Tuesday, January 12, 2016

Cleo’s gift


“Merry Christmas!” Morgan said then leaned in and kissed me on the cheek. The two women behind the counter at the vet’s office laughed knowingly as I half-heartedly joined in. It was just the second day of the new year and we had already spent over $300 in unplanned expenses.

Cleo sat in her kennel at my feet, arms crossed, disgruntled after an hour-long visit with the vet being prodded and poked and shaved in a long contoured strip across her chest to be stuck with a needle for blood collection. Not to mention the indignity of having to pee in her own kennel on her red blanket because we’d dragged her out of the house with a full bladder.

Cleo, who had been a picture of health for the last seven months, off insulin, high-spirited and full of more energy than she had exhibited in the previous 10 years of her life, decided the last week of 2015 to stop eating. Well, she didn’t completely stop, but her habits changed dramatically. Usually a voracious eater, she picked at her food during meal times leaving half of the meat smeared around the bowl untouched, when the food was placed in front of her she sat for a few moments contemplating her dish as though disappointed with what was on offer and more than once she had come marching after me as I walked away with an expression on her face that read, “I can’t possibly eat that, what else have we got?”

Clearly she was hungry but the food she had been eating ravenously for months was suddenly off-putting. So after some preliminary proddings that turned up nothing out of the ordinary, we assumed she was just being a cat, deciding on a whim that she didn’t like this food anymore and refusing to eat it. We tried her with different things, which she would eat agreeably for one meal but the next time it was on offer she turned up her nose. I even resorted to feeding her food that I had deemed unquestionably off limits since we got control of her diabetes months earlier.

Problem to solve: According to the post about Cleo, how much had been spent in unplanned expenses by the second day of the new year? Rely only on the text above for the answer.

Available data:
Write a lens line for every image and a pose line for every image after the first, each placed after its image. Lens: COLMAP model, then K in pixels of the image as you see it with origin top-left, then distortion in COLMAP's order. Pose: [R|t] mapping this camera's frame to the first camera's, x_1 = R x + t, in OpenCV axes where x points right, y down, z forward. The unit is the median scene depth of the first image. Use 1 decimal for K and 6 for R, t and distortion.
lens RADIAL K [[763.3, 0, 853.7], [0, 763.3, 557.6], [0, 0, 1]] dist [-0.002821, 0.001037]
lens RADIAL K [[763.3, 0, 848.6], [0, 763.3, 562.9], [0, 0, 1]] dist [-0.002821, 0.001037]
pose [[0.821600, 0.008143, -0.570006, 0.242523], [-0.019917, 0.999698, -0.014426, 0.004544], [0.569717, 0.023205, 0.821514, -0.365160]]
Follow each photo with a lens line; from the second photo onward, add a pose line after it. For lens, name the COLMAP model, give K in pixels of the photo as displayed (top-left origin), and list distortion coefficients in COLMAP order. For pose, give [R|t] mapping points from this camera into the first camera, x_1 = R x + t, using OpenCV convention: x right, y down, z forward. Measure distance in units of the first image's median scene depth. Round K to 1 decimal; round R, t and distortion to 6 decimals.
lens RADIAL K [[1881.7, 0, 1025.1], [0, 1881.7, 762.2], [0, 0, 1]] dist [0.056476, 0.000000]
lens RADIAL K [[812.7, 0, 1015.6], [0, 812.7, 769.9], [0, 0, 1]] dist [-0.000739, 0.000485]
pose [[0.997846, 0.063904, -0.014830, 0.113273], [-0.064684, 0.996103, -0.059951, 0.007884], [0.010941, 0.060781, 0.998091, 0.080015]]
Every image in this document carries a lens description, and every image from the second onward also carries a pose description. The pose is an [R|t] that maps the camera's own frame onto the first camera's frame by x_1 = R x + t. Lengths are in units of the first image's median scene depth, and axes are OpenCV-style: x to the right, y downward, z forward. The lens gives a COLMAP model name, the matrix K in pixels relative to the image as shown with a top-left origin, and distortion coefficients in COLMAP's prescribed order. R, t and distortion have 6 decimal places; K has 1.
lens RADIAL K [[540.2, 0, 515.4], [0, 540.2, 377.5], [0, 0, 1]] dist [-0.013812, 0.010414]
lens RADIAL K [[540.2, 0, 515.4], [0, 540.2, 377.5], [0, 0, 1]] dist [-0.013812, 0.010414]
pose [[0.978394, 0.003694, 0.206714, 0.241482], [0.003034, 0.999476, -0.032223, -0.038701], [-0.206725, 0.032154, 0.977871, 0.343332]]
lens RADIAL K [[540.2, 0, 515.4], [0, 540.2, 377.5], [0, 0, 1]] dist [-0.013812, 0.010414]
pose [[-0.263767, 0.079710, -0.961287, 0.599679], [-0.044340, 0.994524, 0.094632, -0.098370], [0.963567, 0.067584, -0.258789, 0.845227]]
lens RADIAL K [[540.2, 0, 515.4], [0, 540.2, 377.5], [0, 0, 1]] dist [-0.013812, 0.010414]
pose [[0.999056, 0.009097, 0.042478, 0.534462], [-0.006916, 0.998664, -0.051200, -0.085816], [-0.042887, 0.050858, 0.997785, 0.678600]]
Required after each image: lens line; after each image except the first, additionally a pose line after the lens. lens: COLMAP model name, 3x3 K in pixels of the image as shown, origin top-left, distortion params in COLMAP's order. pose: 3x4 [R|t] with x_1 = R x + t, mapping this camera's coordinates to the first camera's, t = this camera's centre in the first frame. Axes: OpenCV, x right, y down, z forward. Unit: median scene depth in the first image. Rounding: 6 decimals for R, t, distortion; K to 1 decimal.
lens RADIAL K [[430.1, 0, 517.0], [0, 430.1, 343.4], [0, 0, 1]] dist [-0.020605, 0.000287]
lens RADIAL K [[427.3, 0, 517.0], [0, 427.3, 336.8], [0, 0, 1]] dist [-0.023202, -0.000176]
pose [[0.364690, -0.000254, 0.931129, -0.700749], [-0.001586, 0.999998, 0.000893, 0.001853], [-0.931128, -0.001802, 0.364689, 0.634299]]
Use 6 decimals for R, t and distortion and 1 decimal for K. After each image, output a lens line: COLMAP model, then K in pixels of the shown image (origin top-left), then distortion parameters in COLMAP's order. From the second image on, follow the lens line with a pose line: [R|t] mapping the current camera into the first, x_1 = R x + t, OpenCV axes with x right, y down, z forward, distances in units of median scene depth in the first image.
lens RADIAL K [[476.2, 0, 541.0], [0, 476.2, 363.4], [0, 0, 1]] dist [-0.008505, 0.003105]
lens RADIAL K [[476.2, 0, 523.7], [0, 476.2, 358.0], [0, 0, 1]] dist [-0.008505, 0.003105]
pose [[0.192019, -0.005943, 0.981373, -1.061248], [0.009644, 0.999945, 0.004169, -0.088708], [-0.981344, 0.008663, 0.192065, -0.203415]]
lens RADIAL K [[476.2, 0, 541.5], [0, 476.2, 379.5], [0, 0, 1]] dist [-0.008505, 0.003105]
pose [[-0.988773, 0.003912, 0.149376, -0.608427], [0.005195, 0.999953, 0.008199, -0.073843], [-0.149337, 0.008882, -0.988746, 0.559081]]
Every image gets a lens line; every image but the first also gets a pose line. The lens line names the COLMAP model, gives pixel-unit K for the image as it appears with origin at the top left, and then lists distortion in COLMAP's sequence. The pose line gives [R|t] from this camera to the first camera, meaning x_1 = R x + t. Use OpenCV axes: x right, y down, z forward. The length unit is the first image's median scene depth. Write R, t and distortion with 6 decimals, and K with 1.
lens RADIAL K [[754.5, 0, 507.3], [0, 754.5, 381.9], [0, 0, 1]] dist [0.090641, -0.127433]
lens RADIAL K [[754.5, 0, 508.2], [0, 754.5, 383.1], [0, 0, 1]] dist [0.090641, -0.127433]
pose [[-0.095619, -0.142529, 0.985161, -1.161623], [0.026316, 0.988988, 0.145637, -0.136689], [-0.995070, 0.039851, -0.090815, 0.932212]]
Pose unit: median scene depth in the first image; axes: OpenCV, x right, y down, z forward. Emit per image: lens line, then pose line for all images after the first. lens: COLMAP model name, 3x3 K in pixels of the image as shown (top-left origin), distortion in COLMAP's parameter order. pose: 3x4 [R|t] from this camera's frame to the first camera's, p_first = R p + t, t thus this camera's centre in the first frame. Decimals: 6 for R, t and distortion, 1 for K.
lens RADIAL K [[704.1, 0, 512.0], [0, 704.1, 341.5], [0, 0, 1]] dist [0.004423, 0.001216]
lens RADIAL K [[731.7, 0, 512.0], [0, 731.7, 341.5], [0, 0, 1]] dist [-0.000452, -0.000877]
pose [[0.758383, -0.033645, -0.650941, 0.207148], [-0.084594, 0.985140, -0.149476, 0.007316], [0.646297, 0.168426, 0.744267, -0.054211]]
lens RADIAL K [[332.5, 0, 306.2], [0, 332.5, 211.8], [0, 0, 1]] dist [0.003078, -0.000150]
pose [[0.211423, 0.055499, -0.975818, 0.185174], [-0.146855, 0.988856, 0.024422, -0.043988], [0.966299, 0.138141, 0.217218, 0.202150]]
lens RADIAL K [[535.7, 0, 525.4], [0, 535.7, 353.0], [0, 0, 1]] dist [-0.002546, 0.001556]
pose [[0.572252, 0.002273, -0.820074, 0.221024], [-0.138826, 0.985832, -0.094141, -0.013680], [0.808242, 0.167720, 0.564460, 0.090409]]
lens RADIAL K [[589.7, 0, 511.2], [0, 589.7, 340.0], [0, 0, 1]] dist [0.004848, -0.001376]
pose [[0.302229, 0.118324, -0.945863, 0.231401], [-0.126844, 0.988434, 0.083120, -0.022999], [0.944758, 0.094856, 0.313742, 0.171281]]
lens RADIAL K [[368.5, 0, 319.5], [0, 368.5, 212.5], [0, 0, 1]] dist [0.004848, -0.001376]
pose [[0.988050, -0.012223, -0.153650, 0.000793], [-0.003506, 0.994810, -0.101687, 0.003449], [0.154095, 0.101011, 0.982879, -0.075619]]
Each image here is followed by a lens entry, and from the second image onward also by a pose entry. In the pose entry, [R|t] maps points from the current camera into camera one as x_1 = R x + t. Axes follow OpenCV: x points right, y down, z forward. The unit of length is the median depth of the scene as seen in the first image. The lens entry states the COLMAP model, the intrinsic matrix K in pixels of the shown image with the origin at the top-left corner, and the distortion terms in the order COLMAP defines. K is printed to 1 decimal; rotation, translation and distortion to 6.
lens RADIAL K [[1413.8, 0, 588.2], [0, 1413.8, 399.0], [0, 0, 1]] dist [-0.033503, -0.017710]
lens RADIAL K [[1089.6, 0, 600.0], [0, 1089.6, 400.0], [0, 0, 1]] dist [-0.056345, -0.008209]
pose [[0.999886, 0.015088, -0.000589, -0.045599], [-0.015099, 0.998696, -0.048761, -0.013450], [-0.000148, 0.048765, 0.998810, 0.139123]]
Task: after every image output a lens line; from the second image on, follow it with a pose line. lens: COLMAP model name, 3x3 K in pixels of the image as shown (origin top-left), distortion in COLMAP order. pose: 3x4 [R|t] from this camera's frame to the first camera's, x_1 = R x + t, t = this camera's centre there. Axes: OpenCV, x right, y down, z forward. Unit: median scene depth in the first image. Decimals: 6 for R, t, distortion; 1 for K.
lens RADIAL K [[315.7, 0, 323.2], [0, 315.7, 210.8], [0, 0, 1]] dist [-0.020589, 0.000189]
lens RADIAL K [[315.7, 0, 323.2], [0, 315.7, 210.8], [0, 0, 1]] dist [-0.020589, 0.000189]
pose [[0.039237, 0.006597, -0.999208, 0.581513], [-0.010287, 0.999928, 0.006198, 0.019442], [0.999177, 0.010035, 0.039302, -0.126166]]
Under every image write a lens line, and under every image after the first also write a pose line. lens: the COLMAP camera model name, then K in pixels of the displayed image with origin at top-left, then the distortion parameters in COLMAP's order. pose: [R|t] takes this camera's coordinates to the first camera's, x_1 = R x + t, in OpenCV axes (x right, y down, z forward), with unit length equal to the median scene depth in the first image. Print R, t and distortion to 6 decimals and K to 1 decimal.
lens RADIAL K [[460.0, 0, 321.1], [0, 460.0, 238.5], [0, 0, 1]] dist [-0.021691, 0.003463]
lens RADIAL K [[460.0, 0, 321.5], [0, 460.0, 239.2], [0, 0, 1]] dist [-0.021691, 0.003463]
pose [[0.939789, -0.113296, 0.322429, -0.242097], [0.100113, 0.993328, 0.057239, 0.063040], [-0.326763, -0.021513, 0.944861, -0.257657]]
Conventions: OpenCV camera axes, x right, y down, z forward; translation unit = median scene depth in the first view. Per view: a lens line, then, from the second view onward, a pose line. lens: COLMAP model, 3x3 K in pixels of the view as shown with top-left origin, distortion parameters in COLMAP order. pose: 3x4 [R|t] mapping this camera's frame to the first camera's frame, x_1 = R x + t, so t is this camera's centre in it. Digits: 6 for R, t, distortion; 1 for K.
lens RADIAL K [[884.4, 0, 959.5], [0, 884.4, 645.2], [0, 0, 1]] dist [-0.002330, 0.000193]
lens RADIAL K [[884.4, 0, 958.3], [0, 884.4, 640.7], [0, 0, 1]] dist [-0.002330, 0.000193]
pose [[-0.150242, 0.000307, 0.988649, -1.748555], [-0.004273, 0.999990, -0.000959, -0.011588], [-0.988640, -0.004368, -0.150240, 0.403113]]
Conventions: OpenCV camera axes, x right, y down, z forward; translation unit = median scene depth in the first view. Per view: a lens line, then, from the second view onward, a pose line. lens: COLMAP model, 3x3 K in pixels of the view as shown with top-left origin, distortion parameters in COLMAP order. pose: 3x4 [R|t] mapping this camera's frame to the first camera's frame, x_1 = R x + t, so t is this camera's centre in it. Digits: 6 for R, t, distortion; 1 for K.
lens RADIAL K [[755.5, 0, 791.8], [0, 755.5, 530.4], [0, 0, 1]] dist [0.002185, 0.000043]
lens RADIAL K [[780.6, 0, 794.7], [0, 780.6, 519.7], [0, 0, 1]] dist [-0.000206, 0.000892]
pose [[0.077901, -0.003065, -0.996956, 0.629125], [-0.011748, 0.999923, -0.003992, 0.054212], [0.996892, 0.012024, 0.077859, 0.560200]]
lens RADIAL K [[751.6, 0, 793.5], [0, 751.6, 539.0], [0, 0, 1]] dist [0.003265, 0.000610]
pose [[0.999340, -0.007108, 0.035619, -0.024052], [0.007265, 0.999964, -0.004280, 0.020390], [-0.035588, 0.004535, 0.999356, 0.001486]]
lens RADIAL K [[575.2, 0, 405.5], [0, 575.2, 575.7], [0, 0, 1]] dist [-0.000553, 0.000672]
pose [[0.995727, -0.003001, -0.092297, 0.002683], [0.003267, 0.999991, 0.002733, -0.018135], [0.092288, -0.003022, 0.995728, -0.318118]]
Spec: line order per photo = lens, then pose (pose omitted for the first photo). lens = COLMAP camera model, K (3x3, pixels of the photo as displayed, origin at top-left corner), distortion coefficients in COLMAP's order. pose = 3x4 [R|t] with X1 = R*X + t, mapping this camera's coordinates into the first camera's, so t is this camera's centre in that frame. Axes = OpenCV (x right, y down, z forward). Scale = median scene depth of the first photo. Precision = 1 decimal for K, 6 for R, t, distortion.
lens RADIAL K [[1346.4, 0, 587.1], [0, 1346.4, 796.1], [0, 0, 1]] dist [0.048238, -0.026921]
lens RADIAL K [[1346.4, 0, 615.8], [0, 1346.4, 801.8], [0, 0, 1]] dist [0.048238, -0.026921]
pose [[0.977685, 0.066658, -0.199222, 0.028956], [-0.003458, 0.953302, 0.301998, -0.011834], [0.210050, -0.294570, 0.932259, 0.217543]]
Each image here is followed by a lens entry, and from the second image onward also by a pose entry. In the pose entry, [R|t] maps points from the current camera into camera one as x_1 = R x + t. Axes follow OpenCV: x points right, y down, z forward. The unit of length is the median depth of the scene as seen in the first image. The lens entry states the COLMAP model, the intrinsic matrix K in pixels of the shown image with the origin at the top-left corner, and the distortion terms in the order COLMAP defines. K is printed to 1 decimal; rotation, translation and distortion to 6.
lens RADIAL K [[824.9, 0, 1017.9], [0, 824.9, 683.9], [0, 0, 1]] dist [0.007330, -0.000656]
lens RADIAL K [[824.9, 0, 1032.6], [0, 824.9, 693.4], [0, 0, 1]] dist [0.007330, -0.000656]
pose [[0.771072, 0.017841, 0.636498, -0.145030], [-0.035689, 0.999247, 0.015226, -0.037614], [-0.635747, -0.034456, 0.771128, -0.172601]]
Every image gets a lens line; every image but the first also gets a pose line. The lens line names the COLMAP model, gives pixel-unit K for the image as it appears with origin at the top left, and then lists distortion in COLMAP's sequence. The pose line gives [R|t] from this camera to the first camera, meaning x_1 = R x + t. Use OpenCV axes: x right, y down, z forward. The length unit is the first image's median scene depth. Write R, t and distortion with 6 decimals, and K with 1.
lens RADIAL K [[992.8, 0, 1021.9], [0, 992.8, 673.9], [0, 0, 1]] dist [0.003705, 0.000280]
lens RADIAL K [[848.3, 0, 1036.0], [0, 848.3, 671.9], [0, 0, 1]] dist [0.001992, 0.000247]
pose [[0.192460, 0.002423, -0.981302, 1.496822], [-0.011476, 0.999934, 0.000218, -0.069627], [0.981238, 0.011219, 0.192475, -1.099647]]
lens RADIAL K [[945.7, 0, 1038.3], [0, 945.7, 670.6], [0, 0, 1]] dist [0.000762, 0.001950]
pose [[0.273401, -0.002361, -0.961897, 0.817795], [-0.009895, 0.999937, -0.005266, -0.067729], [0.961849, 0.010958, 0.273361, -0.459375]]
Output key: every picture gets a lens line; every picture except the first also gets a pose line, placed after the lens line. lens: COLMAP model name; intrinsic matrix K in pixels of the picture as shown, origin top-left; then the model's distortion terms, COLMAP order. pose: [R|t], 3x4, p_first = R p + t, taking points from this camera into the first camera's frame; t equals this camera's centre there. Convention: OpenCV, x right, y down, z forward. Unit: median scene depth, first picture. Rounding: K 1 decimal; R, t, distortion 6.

Answer box: Over $300.